Your goal: Please go through the records below and return every line holding the word "Sheetfile".

Listed records:
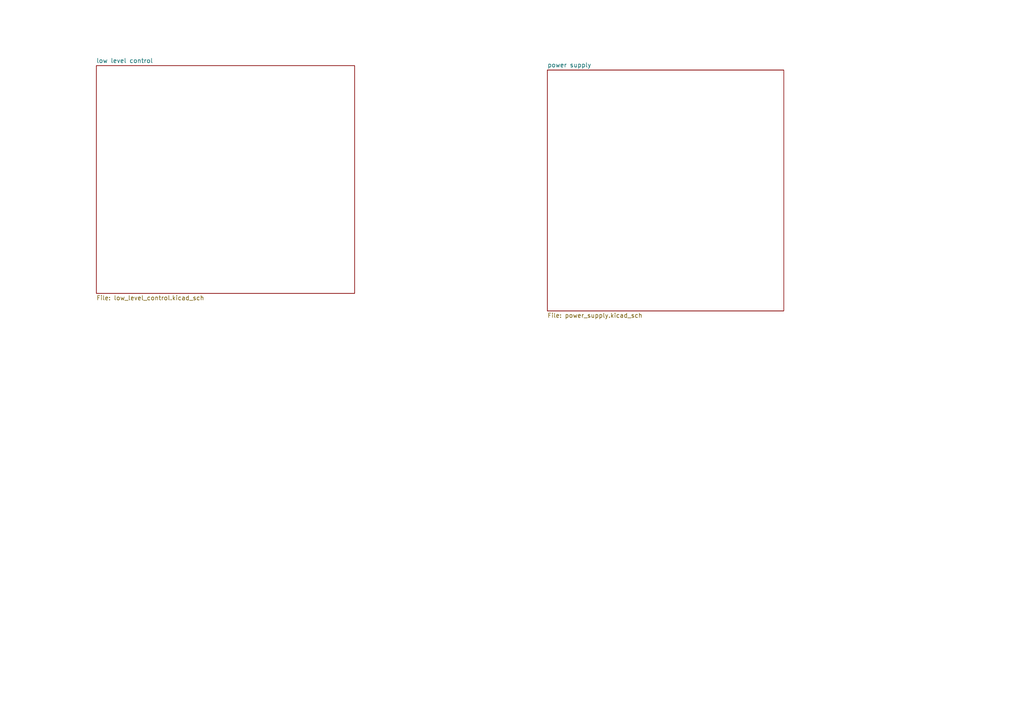
<source format=kicad_sch>
(kicad_sch (version 20230121) (generator eeschema)

  (uuid e69e2e1e-a9af-4127-a558-2cc8fb636c94)

  (paper "A4")

  


  (sheet (at 158.75 20.32) (size 68.58 69.85) (fields_autoplaced)
    (stroke (width 0.1524) (type solid))
    (fill (color 0 0 0 0.0000))
    (uuid 3cdc7592-7801-4066-8300-d738546f36dd)
    (property "Sheetname" "power supply" (at 158.75 19.6084 0)
      (effects (font (size 1.27 1.27)) (justify left bottom))
    )
    (property "Sheetfile" "power_supply.kicad_sch" (at 158.75 90.7546 0)
      (effects (font (size 1.27 1.27)) (justify left top))
    )
    (instances
      (project "rover"
        (path "/e69e2e1e-a9af-4127-a558-2cc8fb636c94" (page "5"))
      )
    )
  )

  (sheet (at 27.94 19.05) (size 74.93 66.04) (fields_autoplaced)
    (stroke (width 0.1524) (type solid))
    (fill (color 0 0 0 0.0000))
    (uuid 8350866f-b296-4194-b8e5-2cec92f34e35)
    (property "Sheetname" "low level control" (at 27.94 18.3384 0)
      (effects (font (size 1.27 1.27)) (justify left bottom))
    )
    (property "Sheetfile" "low_level_control.kicad_sch" (at 27.94 85.6746 0)
      (effects (font (size 1.27 1.27)) (justify left top))
    )
    (instances
      (project "rover"
        (path "/e69e2e1e-a9af-4127-a558-2cc8fb636c94" (page "4"))
      )
    )
  )

  (sheet_instances
    (path "/" (page "1"))
  )
)

</source>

Written reply:
    (property "Sheetfile" "power_supply.kicad_sch" (at 158.75 90.7546 0)
    (property "Sheetfile" "low_level_control.kicad_sch" (at 27.94 85.6746 0)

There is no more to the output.